I am doing exercise 3.23 in Atiyah Macdonald and in the first part of the problem they ask to show that the ring $A_f = S^{-1}A$ where $S = \{1,f,f^2 \ldots \}$ depends only on the choice of the basic open set $X_f$ and not on $f$. For reference,
$X_f \stackrel{\text{def}}{\equiv} \{P \in \operatorname{Spec}(A) : f \notin P\}.$
I interpret this as saying that if there is another $g \in A$ such that $X_g = X_f$, then $A_f \cong A_g$. Since $X_f = X_g$ we deduce that $\operatorname{rad}\Big((f)\Big) = \operatorname{rad}\Big((g) \Big).$ From these equalities of radicals, this means that there are equations
\begin{eqnarray*} f^n &=& ag \hspace{5mm} \\ g^m &=& bf \end{eqnarray*}
for some $n,m \in \Bbb{N}$ such that $n,m >0$ and $a,b \in A$. Now we may suppose that $f$ and $g$ are not nilpotent for then $A_f \cong A_g \cong 0$. To show that $A_f \cong A_g$ I am trying to use Corollary 3.3 of Atiyah - Macdonald:
${\color{blue}{\text{Corollary 3.3: If $\tilde{g}: A \rightarrow B$ is a ring homomorphism such that}}}$
${\color{blue}{\text{(i) $s \in S \implies \tilde{g}(s)$ is a unit }}}$
${\color{blue}{\text{(ii) $\tilde{g}(a) = 0\implies as = 0$ for some $s \in S$}}}$
${\color{blue}{\text{(iii) Every element in $B$ is of the form $\tilde{g}(a)\tilde{g}(s)^{-1}$ for some $a\in A$ and $s \in S$ }}}$
${\color{blue}{\text{then there is a unique isomorphism $h:S^{-1}A \rightarrow B$ such that $\tilde{g}$ factorises }}}$ ${\color{blue}{\text{through the localisation $S^{-1}A$.}}}$
In our case we can set $B = P^{-1}A$ where $P = \{1,g,g^2, \ldots\}$.
$\textbf{Difficulty:}$ I have been spending some time now trying to define such a map $\tilde{g} : A \longrightarrow P^{-1}A$. Now it seems to me from those two equations above that there are only choices (up-to multiplication by some constant) orf such a map $\tilde{g}$. The problem is every time I define my $\tilde{g}$, property ${\color{blue}{(iii)}}$ is not satisfied. For example, I have tried to define for $x \in A$
$ \tilde{g}(x) = \frac{bx}{a} \hspace{4mm} \text{or} \hspace{4mm} \tilde{g}(x) = \frac{x^n}{ab} \hspace{4mm} \text{or} \hspace{4mm} \tilde{g}(x) = \frac{bx}{ag^{m-1}}.$
Suppose I try to write some $x/g^k$ in $P^{-1}A$ as $g(x')g(s)^{-1}$ for some $a' \in A$ and $s \in S$. Then one candidate we have is $x' =x$ and $s = f$. But then we only get
$g(x)g(f)^{-1} = \frac{bx}{g^m}.$
If I try say $g(xf)g(f)^{-1}$ to remove the $g^m$ in the denominator the problem is that I just end up with $x$. The problems are similar for the second and third $\tilde{g}$ I defined above. How can I get around this? Please do not give it all away as I would like to enjoy some of the fun!
Thanks.

• [Data]:
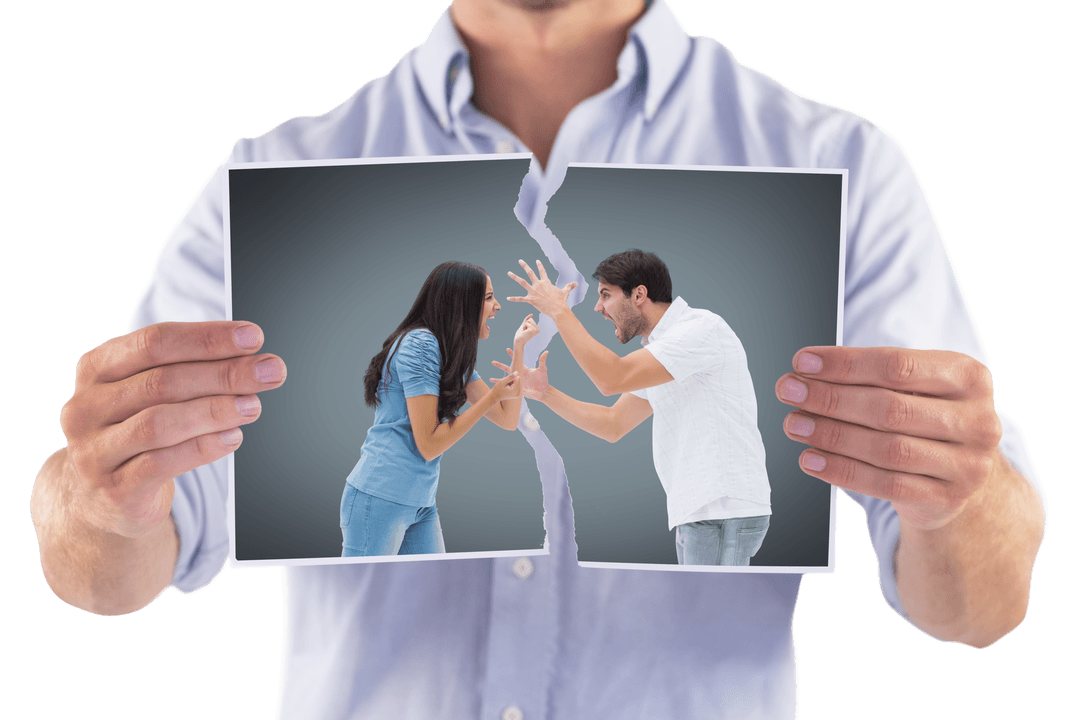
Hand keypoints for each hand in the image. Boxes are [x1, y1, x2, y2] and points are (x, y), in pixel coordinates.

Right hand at [57, 321, 285, 537]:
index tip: (253, 338)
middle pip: (162, 382)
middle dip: (224, 374)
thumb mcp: (153, 393)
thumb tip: (252, 356)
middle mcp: (86, 407)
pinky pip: (163, 464)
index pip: (154, 342)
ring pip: (160, 423)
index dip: (207, 338)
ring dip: (216, 411)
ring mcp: (93, 451)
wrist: (104, 496)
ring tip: (253, 405)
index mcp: (96, 369)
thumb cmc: (139, 430)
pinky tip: (233, 437)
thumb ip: (192, 370)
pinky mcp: (114, 489)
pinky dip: (205, 447)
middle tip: (270, 371)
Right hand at [487, 371, 521, 401]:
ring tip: (506, 387)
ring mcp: (518, 394)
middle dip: (512, 380)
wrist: (494, 397)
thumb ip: (510, 377)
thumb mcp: (502, 382)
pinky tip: (508, 388)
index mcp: (515, 390)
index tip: (506, 382)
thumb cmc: (497, 389)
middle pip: (518, 381)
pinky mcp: (517, 394)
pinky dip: (512, 385)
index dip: (511, 378)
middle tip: (505, 385)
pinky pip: (516, 386)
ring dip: (512, 382)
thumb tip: (517, 372)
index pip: (517, 378)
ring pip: (517, 382)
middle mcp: (518, 393)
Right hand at [493, 349, 548, 400]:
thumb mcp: (543, 370)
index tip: (507, 349)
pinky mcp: (516, 388)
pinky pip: (507, 387)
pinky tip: (494, 385)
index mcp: (524, 369)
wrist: (542, 392)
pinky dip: (501, 386)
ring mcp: (517, 381)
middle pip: (507, 368)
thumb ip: (542, 360)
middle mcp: (519, 374)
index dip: (512, 355)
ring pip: (505, 378)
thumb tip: (547, 351)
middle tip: (493, 362)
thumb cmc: (543, 381)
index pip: (516, 360)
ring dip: (498, 376)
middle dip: (500, 365)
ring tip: (490, 378)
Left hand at [506, 259, 577, 317]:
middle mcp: (539, 284)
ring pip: (522, 282)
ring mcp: (534, 291)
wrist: (558, 309)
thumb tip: (577, 283)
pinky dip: (514, 299)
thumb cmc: (561, 301)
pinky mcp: (531, 300)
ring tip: (509, 272)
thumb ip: (569, 286)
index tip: (537, 260)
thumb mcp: (565, 292)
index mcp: (546, 282)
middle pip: (530, 272)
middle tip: (520, 261)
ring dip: (515, 277)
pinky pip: (520, 299)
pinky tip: (507, 298)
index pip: (542, 271)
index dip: (540, 265)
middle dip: (525, 266)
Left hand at [514, 313, 539, 347]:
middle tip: (524, 331)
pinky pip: (527, 323)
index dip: (525, 324)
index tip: (525, 330)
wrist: (518, 341)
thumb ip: (527, 320)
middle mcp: (538, 330)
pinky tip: (524, 332)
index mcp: (537, 329)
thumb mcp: (524, 325)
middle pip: (530, 319)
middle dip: (525, 324)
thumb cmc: (520, 335)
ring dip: (524, 326)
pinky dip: (524, 327)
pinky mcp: (532, 330)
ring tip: (524, 332)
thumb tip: (531, 314)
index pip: (531, 319)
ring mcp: (536, 330)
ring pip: (529, 321)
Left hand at [776, 346, 1001, 530]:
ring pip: (887, 449)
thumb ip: (867, 376)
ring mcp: (967, 464)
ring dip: (831, 435)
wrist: (958, 471)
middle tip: (789, 391)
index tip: (802, 362)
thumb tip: (804, 373)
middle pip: (890, 408)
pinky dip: (841, 471)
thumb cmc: (924, 415)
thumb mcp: (912, 387)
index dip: (845, 364)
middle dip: (830, 398)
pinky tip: (810, 459)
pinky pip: (885, 485)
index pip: (898, 365)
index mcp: (970, 376)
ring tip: (795, 424)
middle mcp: (977, 420)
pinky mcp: (946, 499)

• [Goal of the exercise]: Render this sentence from the localization forum post in French: "Please do not give it all away as I would like to enjoy some of the fun!"

• [Response box]: Merci de ne pas tout dévoiler, car j'aimerais profiter d'une partie du plaisir !